[DOCUMENT EXTRACT — start]

The complexity of doing business across Asia’s diverse markets, and the region’s embedded pattern of wholesale distribution, means innovating its manually intensive mutual-funds industry is going to be a slow process, says Steven Billiet, CEO for Singapore at J.P. Morgan Asset Management.

Billiet sits on an internal, Asia-wide fintech taskforce that was set up at the beginning of the year to help communicate technology initiatives across the entire J.P. Morgan Chase organization. There he represents the firm’s investment-management business. Phil de Josselin, chief administrative officer for Asia Pacific, chairs the taskforce; Hong Kong-based Michael Falcon is the CEO for asset management in Asia Pacific.

The investments side is driving initiatives around data analysis, but Billiet is cautious about the prospects for technology to fundamentally change the mutual-funds industry in Asia, at least in the short term.

From J.P. Morgan’s perspective, he reckons new ideas are more likely to be tested in the U.S., where there is a single capital market, at scale. North America and Europe are also where the firm tends to find the most advanced third-party fintech companies in the investments space, he added.

Big, diverse, and entrenched interests
Asia, on the other hand, is fragmented. Every market has a different regulatory setup, different market infrastructure, and different profiles of investors. In addition to the same global players manufacturing and distributing funds, the region also has many large domestic players. Developing solutions in Asia first could end up meaning a different platform for each market, which the firm would rather avoid.

“The Asian funds ecosystem is massive, including all of the local asset managers and distributors,” Billiet told DigFin. “There’s regionally a huge list of market participants, but you can’t get them around a table together to discuss how we could start the industry again from scratch.”

He acknowledges that some firms and governments are early adopters, but says making significant changes to how the industry works will take years.

That is partly because the main method of selling mutual funds to retail investors, via banks rather than directly or through independent advisors, has embedded a complex web of relationships and interests that can impede across-the-board automation.

“Really, nothing has changed structurally since the mutual funds business began in the 1980s”, he said, when fund management companies first used local banks to distribute products – itself an innovative business model that was suited to the region at the time, and has become entrenched.

[DOCUMENT EXTRACT — finish]

* ACTIVITY A:
Reproduce the passage of the article on Asia's mutual-funds industry from "Big, diverse, and entrenched" to "would rather avoid.".
* ACTIVITY B:
Extend the article on innovation in Asia's mutual-funds industry, picking up after its final sentence.

[RECORD EXTRACTS — start]

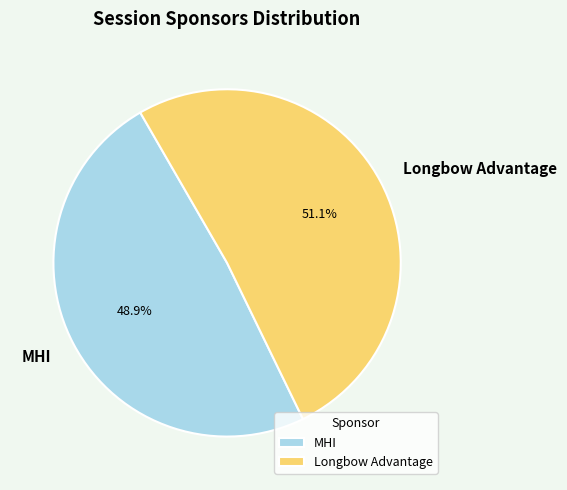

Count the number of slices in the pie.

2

[RECORD EXTRACTS — finish]
[RECORD EXTRACTS — start]

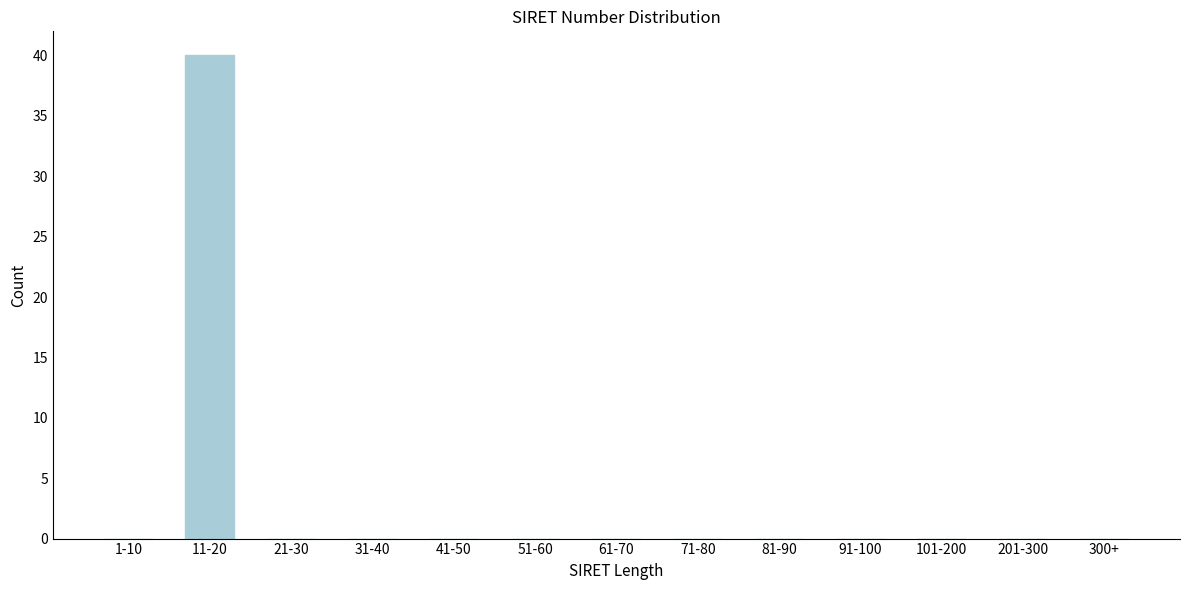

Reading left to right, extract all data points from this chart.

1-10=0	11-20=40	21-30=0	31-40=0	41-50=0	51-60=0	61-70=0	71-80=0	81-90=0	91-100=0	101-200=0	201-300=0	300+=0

[RECORD EXTRACTS — finish]
[RECORD EXTRACTS — start]

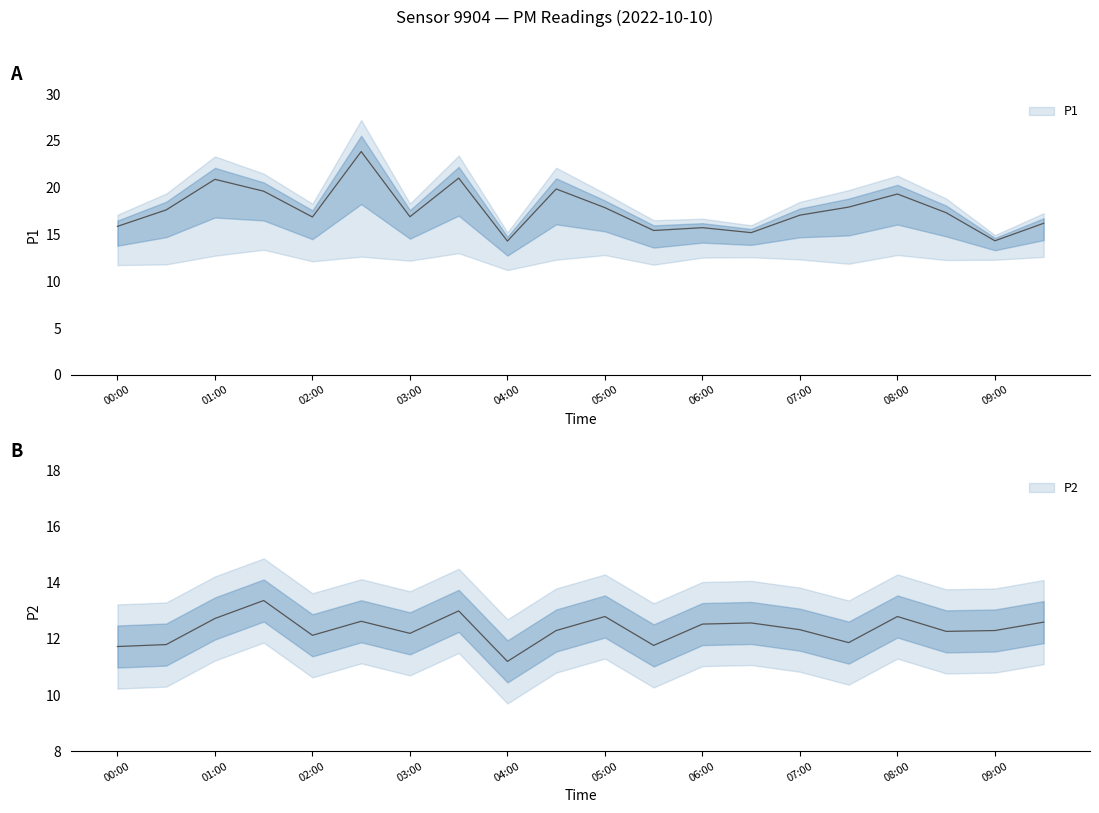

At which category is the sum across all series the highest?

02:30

[RECORD EXTRACTS — finish]

* EXPECTED OUTPUT A:
Big, diverse, and entrenched interests
Asia, on the other hand, is fragmented. Every market has a different regulatory setup, different market infrastructure, and different profiles of investors. In addition to the same global players manufacturing and distributing funds, the region also has many large domestic players. Developing solutions in Asia first could end up meaning a different platform for each market, which the firm would rather avoid.

* EXPECTED OUTPUT B:
Data for alpha and admin
J.P. Morgan Chase is engaged in major tech projects around wealth management, but that is mostly in the U.S. There are pilot tests for robotics, machine learning, shared ledgers and big data, but the emphasis bank-wide is on digital payments and securities trading, not investment management.

But the firm is looking at how data can improve the investment side of the business. Processing and analyzing data, so that the I.T. department can help portfolio managers find patterns or trends, is potentially a source of alpha. To some extent it’s also necessary simply to manage the sheer volume of data flows, and the diversity of data sources.

“This isn’t new,” Billiet said. “Analyzing data is what a portfolio manager has always done. Today they look at a Reuters or Bloomberg screen, but with so much more data out there now, the PMs could use some help accessing that.”

The other area where the investment business is looking at tech solutions is for processing and fund administration. For example, it is working with robots to automate the tedious, cut-and-paste work that goes into formatting reports for clients.

Such improvements can shave one or two hours off a person’s time spent on administrative work. “It’s step by step, rather than a fundamental restructuring of funds processing and admin,” Billiet said.

He would like to see such initiatives coalesce into something weighty. Operations to support fund sales in Asia, particularly when it comes to transfer agency (the registrar function), are still manual. Many firms on both the distributor and manufacturer side still rely on confirmation of orders by fax: although these may be digital scans, they still involve sending and storing images, rather than files that can be reliably automated.

J.P. Morgan is also sponsoring University of Hong Kong to develop technology to help it search internal documents. The firm wants to be able to extract relevant information from its legal agreements and texts with clients, because these terms vary. Reporting, fees, investment restrictions and the firm’s obligations differ among clients, and keeping track of everything is now a manual and cumbersome process.

The longer view
Billiet says that if enough of these functions were automated, fund sales could one day follow securities transactions onto a blockchain or other automated trail that cuts out intermediaries and eliminate errors. “That should happen in the mutual funds space over the long run,” Billiet said.

This would have ramifications beyond merely cutting costs in the back office: “It would open many new avenues because it would mean more continuous and frequent transactions in funds. Traditional mutual funds could become a permanently trading process, rather than having their unit price fixed at the close of each day.”

But the technology isn’t there yet, Billiet says. It hasn’t been tried and tested by the industry, and in Asia, at least, there isn’t an industry-led project to develop the necessary infrastructure – going back to his point about fragmentation being a barrier to innovation at the industry level.